As Pete Brown suggests in a recent post, sometimes taste, whether we like a beer or not, is all about context.

I must begin my discussion of this beer with putting it in the context of several other beers I tried around the same time. Last year I was traveling in Scotland and saw signs for the Black Isle Brewery. I convinced Mr. Malting it would be a good idea to check it out, a decision I later regretted. In the brewery store we just wanted to grab some beers, but clearly if you stopped it meant you wanted a tour of the brewery. We waited for the brewer to finish his conversation with a well-dressed couple who were chatting with him endlessly about their green lifestyle. Having come from Los Angeles this sounded weirdly like beer schmoozing, but we waited. And waited. He offered samples to the M&S wearing Brits but not to us, even though there were only five of us in the room. It was awkward. We waited some more. I considered leaving, but in one of my Larry-David-esque moments I decided that I was going to see this through. So of course once we purchased a range of beers to try later, they were already clouded with my vague annoyance. I’ve also had bad luck with several organic beers (why is it so hard to find a really good organic pint? I have had a few nice ones, but that is a subject for another post.) I tried the Irish red, the “Beat the Drum” ale and the Yellowhammer IPA. They were that rare thing– beers I couldn’t finish. I did finish the porter, but barely, being the one style I’m very forgiving about.
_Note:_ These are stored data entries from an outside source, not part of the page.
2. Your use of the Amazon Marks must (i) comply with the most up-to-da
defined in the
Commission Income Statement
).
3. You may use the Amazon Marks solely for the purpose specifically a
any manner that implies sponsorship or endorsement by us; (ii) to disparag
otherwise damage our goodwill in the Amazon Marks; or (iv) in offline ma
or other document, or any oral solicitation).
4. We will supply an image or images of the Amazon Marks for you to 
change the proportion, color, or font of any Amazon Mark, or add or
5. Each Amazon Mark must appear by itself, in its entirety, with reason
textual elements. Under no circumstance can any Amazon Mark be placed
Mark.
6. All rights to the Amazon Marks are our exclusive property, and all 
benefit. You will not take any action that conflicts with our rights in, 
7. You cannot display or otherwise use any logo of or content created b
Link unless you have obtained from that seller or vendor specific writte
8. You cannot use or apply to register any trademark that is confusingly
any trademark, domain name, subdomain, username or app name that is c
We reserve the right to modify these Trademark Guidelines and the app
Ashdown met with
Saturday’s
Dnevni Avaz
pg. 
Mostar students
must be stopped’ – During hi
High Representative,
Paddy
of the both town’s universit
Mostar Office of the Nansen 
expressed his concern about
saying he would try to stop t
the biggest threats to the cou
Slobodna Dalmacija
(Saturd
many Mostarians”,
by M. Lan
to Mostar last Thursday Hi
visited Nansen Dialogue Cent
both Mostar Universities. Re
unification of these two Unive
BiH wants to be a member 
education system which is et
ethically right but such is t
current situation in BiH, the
It all left a bad taste in my mouth, literally. So the next day when we stopped at a tourist shop to use the loo, I perused the shelves of coats-of-arms mugs that Americans buy to take back with them to prove they have roots somewhere, and in between the plush Nessies and clan tartan neckties, there was a small beer section. I fell for the Ebulum label– I am not immune to the whole Pictish-Celtic marketing aesthetic. But it was also black, flavoured with elderberries and was 6.5%. I was sold. And you know, after the bad-beer luck I was having, this beer wasn’t just good. It was redemptive.

The Plough Inn, Crowmarty

The next day we went drinking at the Plough Inn in Rosemarkie, where an old man played the accordion for the almost empty room. There was a gentleman there with a big black dog named Molly. When this man saw me he exclaimed, “You are a strange one, you are,” pointing at me as if I should know it.

“I’m a stranger.” I agreed. And once that was settled we got to talking. He’d lost his wife “two years to the day.” He bought me a pint of Tennent’s Velvet, which was really quite lush, and I told him I had been to the Black Isle Brewery. He then gave me an earful of gossip! He also asked me what I thought of the beer and I told him honestly.
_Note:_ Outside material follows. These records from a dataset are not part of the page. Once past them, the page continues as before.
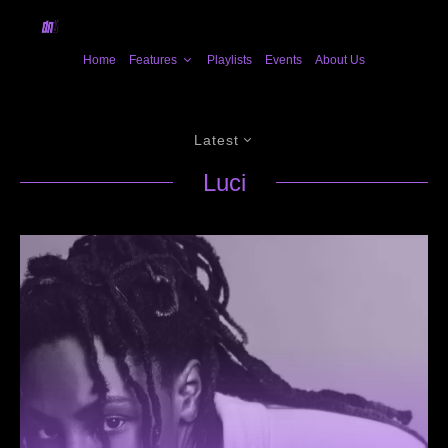
Home
Features
Playlists
Events
About Us
Latest
Luci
He said, “The red one?” and then made a choking gesture, “It’s like Buffy the vampire was choking me!” I had to forgive him for mucking the pop culture reference– I was just happy to have someone concur.

And now, curled up with my laptop and cat in my little flat, that Ebulum holds up to a second try in these more familiar surroundings. The berries mix with a dark tea-tannin deliciously, any Ribena subsumed in warm barley, and the vanilla-malt nose floats over it all. Cheers to Molly and the widower and that old man playing the accordion, faraway on the Black Isle.